> **Assignment**
Please continue the text on ETF investing, starting right after its last sentence.

> **Excerpted text**
^^^^^^^^^^^^^^^^
Simple story here: The ongoing shale boom in the U.S. is going to get bigger – far bigger than anyone realizes, even now. We've recommended our favorites in our newsletters. But one ETF gives you immediate exposure to all of the leading shale drilling firms – FRAK. Its top 10 holdings include most of our favorites: Anadarko, EOG, Devon, Pioneer, Noble, and Chesapeake. Careful... this will surely be a volatile ETF as it is focused on a booming sector that's very dependent on higher oil prices. Nevertheless, we think this is one of the best bets in the global markets right now.

No. 6: PowerShares International Dividend Achievers (PID)

This ETF owns 100 of the highest-yielding international stocks that have shares listed on one of the major global exchanges. It weights its fund into the highest-yielding stocks. (Two of its largest positions currently are units of Teekay Shipping, a company whose LNG shipping business has been a long favorite of my Investment Advisory newsletter).

By sticking with only companies paying a good dividend and trading on major exchanges, a lot of the risk of buying foreign stocks has been removed. Also, by holding 100 companies, it offers plenty of diversification. The weighting toward higher dividends should help produce index-beating results over time.

Lately, of course, this ETF has underperformed the U.S.-centric S&P... which might indicate it's a good time to buy. Certainly, this looks like a cheap index fund: The average price-to-earnings (P/E) ratio here is only 13 times earnings. And the average price-to-cash-flow ratio is a stunningly low 7 times.

No. 7: SPDR Dow Jones International Real Estate (RWX)

There's no really great international real estate ETF... yet. So in the meantime, I'd recommend just getting the broadest possible exposure to the best managers. This fund fits the bill. Here you're getting 100 of the biggest and best real estate firms in the world – Japan's Mitsui Fudosan, Canada's Brookfield Asset Management, Hong Kong's Link REIT, and the British Land Co. These are all legendary real estate firms... and you're getting all of them, from around the world.

Over the past five years, the returns have been very good: 15% annually. Of course, that's the rebound from the global real estate crisis. But even so, I suspect the returns here will continue to be double-digit or better over the next 10 years at least.

What you have here – with just six ETFs and one U.S.-based REIT – is a group of funds that offer you value, diversification, and smart investing strategies. What you'll pay for these funds is next to nothing. You don't need a broker. You don't need an asset planner. You don't even need to read our newsletters (although we hope you'll continue to do so anyway).
^^^^^^^^^^^^^^^^
> **Record extracts**
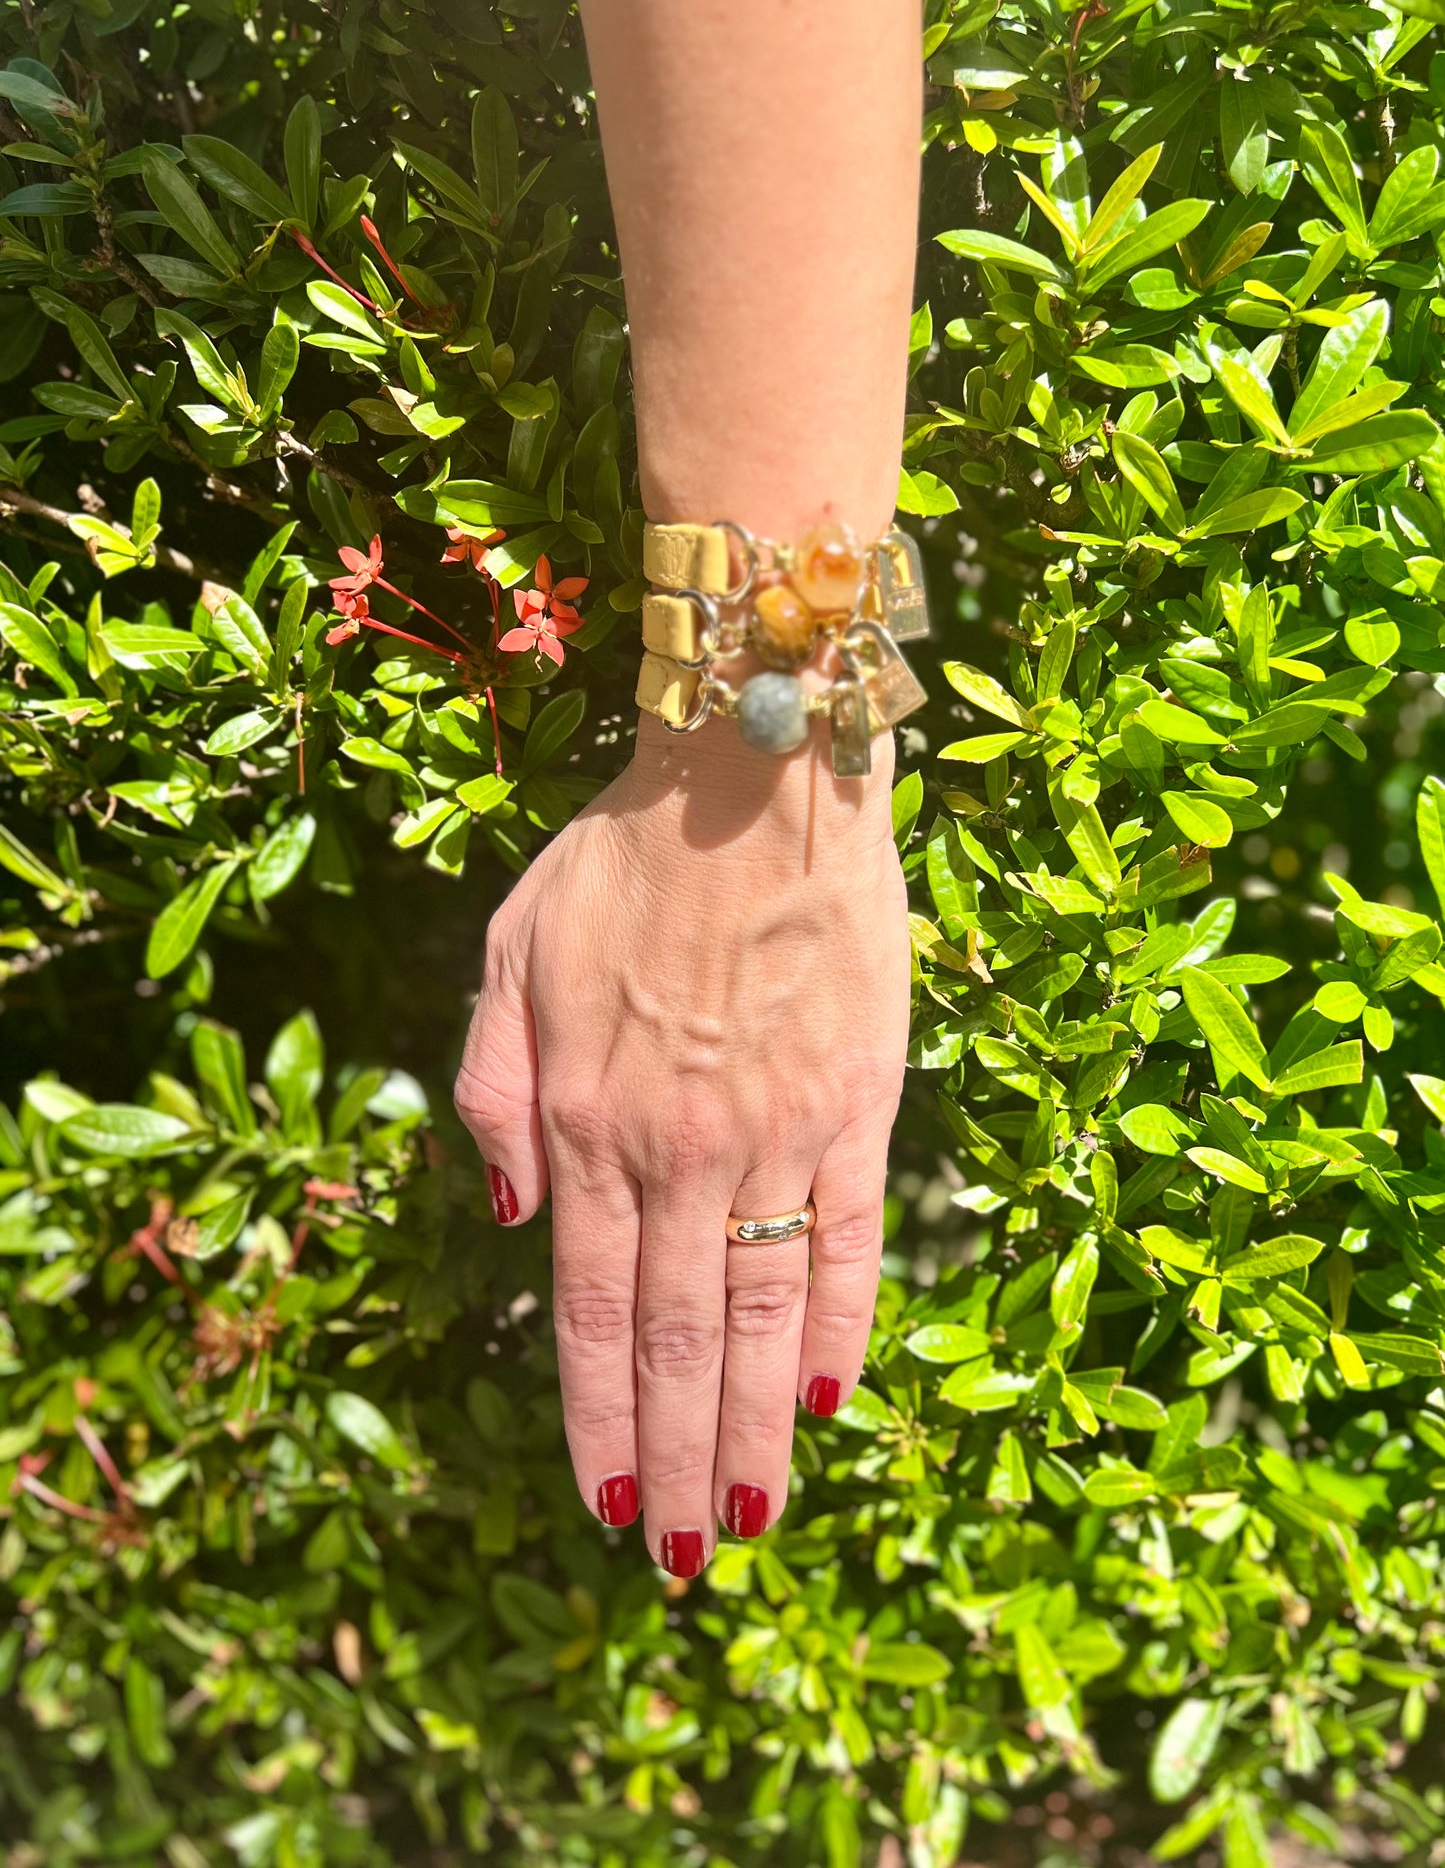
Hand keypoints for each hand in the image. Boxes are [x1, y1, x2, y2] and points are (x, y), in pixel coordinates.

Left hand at [454, 715, 909, 1572]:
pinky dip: (841, 1326)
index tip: (609, 1505)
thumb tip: (509, 1223)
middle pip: (676, 1340)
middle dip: (678, 1462)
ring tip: (756, 1523)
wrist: (754, 774)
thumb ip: (492, 1095)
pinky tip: (834, 1402)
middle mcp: (678, 1150)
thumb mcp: (505, 955)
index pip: (586, 1311)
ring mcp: (774, 1132)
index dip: (598, 1419)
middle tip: (685, 1561)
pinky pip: (847, 1238)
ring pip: (762, 1316)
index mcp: (585, 1122)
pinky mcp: (857, 1103)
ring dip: (755, 1429)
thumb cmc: (621, 860)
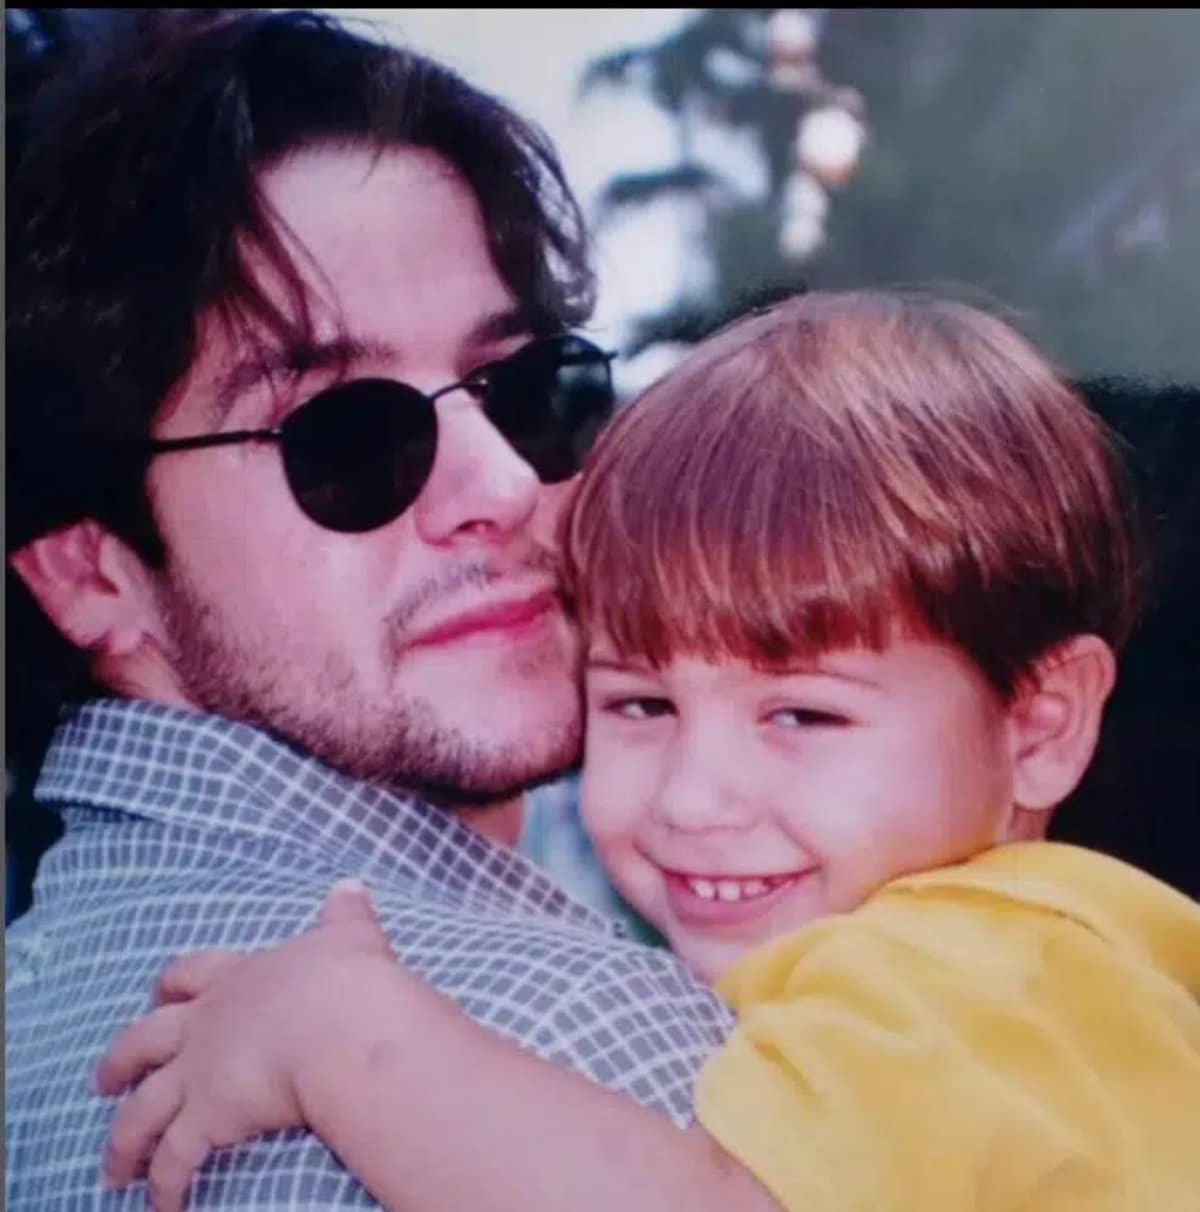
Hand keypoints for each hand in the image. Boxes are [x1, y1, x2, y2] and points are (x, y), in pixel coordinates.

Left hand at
^^^^^^^^^^^^^^^^
> **Task response**
Put equal parts of your portfolio into these seven investment vehicles, and you'll rarely have a down quarter. Year after year, you'll beat the international stock indexes. And in almost every year, you'll beat the S&P 500. Try to learn to allocate additional capital to this plan when other investors are panicking. But either way, learn to save something regularly – every month or every quarter at least.

My advice? Just allocate funds to whichever has performed the worst over the previous three years. If you do this for 15-20 years, I have no doubt you will end up with far more money than you ever dreamed was possible. If you do this for 30-40 years (you've got to start early), you'll end up stupendously wealthy.

There's no real trick to investing if you're disciplined enough to save, and if you only buy good assets and good companies at reasonable prices. These funds enable you to do that, and do it well, in what I consider to be all of the major areas of equity finance: U.S. stocks, foreign stocks, emerging-market stocks, U.S. real estate, global real estate, commodities, and energy.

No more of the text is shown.